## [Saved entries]
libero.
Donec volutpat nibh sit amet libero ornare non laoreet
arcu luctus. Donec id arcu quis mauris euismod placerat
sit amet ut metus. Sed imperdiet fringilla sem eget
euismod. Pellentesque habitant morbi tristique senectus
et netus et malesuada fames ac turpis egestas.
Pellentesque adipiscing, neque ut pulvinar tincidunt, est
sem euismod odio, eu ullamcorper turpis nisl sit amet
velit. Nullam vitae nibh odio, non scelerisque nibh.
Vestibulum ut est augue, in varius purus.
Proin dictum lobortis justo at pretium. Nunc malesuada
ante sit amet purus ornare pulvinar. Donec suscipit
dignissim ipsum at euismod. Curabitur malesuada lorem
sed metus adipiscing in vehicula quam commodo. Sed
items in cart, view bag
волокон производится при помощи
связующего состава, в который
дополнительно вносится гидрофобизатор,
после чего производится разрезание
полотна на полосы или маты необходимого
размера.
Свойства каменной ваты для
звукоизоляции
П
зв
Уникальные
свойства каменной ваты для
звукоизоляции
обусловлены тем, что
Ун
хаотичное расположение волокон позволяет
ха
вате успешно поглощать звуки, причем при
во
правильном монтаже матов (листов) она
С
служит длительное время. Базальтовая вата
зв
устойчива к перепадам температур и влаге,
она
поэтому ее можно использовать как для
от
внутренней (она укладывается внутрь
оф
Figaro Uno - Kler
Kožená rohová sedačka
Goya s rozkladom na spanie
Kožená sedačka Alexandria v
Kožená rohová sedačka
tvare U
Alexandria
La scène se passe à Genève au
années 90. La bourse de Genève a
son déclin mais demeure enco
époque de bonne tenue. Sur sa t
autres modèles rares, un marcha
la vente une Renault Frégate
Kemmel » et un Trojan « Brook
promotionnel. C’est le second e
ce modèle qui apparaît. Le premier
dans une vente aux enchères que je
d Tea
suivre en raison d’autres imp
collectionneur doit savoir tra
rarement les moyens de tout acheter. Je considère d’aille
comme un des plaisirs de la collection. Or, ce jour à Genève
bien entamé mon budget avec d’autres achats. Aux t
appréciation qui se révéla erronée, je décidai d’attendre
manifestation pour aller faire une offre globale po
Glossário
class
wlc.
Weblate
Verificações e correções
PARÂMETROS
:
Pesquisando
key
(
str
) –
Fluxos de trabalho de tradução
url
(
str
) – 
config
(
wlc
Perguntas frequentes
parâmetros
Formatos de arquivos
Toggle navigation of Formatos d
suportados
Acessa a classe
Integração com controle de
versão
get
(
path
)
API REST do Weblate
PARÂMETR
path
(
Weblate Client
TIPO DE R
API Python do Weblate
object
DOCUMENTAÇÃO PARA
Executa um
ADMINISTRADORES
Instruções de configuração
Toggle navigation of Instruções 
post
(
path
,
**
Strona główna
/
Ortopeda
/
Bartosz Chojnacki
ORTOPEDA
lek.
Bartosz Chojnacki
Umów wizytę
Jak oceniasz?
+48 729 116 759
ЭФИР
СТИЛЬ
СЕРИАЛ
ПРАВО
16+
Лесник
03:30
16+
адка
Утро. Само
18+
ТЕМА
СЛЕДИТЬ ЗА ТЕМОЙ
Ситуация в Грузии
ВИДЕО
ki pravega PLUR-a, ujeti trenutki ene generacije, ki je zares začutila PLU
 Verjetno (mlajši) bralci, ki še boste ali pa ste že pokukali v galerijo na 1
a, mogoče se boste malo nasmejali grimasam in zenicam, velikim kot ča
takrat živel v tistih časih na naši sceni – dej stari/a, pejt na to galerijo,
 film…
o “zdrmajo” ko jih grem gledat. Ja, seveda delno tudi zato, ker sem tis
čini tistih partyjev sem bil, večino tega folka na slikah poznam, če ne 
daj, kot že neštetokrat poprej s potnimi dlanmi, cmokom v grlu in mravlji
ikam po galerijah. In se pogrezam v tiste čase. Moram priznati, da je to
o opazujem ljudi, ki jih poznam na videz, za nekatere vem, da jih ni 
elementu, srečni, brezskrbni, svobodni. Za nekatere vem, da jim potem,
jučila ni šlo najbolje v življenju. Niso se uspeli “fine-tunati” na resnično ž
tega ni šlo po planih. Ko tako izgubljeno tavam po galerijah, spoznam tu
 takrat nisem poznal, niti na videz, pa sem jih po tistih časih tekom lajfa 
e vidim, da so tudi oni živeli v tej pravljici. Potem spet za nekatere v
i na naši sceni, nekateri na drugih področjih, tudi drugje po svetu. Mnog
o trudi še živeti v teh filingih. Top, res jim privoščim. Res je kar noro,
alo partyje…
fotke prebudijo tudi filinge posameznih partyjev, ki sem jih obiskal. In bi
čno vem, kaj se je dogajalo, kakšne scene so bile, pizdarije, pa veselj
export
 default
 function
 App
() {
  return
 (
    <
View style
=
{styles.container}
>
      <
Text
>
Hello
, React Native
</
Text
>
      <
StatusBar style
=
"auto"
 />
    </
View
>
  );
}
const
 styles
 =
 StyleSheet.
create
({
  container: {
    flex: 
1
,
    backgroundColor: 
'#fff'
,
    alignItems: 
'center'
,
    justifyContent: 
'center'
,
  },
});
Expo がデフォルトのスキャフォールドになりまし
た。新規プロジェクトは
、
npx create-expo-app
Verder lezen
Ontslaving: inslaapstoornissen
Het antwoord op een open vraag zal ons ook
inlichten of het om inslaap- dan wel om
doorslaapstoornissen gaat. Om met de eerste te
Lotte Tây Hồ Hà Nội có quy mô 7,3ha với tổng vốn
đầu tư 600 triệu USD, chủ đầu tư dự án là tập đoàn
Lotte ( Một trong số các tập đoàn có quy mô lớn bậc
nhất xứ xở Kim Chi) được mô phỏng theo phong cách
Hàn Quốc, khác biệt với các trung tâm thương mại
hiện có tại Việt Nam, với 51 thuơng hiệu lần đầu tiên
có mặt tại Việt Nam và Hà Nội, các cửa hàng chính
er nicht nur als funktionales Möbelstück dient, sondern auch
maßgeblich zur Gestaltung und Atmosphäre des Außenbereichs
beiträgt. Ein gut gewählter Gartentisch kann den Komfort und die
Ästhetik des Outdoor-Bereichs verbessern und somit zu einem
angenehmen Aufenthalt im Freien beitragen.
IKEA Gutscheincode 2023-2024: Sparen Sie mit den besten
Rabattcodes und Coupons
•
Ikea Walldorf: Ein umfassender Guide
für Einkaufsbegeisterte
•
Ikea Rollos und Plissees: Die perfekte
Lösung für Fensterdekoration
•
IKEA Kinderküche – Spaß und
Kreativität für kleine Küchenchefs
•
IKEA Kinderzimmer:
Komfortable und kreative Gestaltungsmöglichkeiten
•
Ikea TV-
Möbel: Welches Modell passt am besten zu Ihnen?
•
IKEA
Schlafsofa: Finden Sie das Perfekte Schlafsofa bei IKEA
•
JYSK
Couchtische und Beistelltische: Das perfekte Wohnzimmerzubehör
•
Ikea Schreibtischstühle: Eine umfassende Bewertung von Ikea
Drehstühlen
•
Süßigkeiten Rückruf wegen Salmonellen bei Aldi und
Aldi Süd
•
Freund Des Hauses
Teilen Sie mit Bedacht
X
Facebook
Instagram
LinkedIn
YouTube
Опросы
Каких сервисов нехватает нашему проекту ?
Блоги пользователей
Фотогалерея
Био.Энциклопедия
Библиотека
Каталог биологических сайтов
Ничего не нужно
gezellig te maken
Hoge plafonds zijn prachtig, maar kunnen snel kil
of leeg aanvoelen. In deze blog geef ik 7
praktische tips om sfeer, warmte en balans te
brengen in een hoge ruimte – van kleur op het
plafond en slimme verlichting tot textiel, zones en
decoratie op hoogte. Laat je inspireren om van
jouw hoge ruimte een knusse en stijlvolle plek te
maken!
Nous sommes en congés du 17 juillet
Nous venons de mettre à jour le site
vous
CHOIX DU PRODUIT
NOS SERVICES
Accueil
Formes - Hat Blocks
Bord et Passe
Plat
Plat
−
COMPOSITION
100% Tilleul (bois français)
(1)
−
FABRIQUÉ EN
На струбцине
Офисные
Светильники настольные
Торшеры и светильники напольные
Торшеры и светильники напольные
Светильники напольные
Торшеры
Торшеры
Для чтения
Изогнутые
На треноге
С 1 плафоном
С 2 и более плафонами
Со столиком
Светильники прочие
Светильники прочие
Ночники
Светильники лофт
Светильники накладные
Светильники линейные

## [TASK DESCRIPTION]
Report the lines above that contain "ruimte".

## [ANSWER SPACE]
brengen in een hoge ruimte – van kleur op het
jouw hoge ruimte een knusse en stijlvolle plek te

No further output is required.